*** Excerpt provided ***

Question

Simplify $\sin \left\{2{\tan }^{-1}\sqrt{\frac{1-x}{1+x}}\right\}$

Answer 1

$\sin \left\{2{\tan }^{-1}\sqrt{\frac{1-x}{1+x}}\right\}$

Put $x=\cos 2\theta ........................\left(1\right)$

Then,

$\sin \left\{2{\tan }^{-1}\sqrt{\frac{1-\cos 2\theta }{1+\cos 2\theta }}\right\}$

$=\sin \left\{2{\tan }^{-1}\sqrt{\frac{1-(1-2{\sin }^2\theta )}{1+(2{\cos }^2\theta -1)}}\right\}$

$=\sin \left\{2{\tan }^{-1}\sqrt{\frac{2{\sin }^2\theta }{2{\cos }^2\theta }}\right\}$

$=\sin \left\{2{\tan }^{-1}\sqrt{{\tan }^2\theta }\right\}$

$=\sin \left(2{\tan }^{-1}\tan \theta \right)$

$=\sin 2\theta$

By equation (1)

***

What is being asked — Copy out the inverse-tangent simplification above in full, keeping every line and formula unchanged.

*** Source excerpt ***

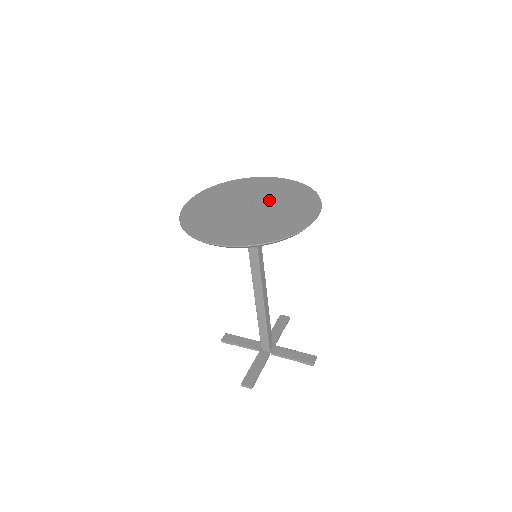
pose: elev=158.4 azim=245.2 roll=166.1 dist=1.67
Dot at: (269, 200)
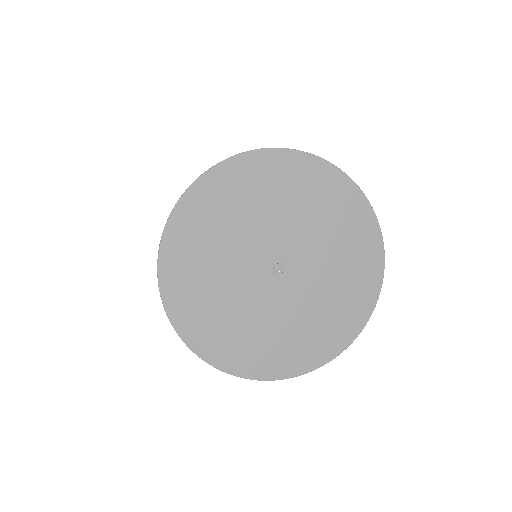
Dot at: (291, 234)
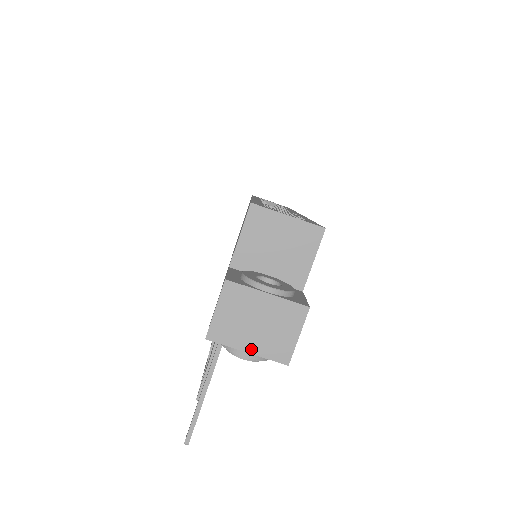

***

Expected output —
Question

Simplify $\sin \left\{2{\tan }^{-1}\sqrt{\frac{1-x}{1+x}}\right\}$

Answer 1

$\sin \left\{2{\tan }^{-1}\sqrt{\frac{1-x}{1+x}}\right\}$

Put $x=\cos 2\theta ........................\left(1\right)$

Then,

$\sin \left\{2{\tan }^{-1}\sqrt{\frac{1-\cos 2\theta }{1+\cos 2\theta }}\right\}$

$=\sin \left\{2{\tan }^{-1}\sqrt{\frac{1-(1-2{\sin }^2\theta )}{1+(2{\cos }^2\theta -1)}}\right\}$

$=\sin \left\{2{\tan }^{-1}\sqrt{\frac{2{\sin }^2\theta }{2{\cos }^2\theta }}\right\}$

$=\sin \left\{2{\tan }^{-1}\sqrt{{\tan }^2\theta }\right\}$

$=\sin \left(2{\tan }^{-1}\tan \theta \right)$

$=\sin 2\theta$

By equation (1)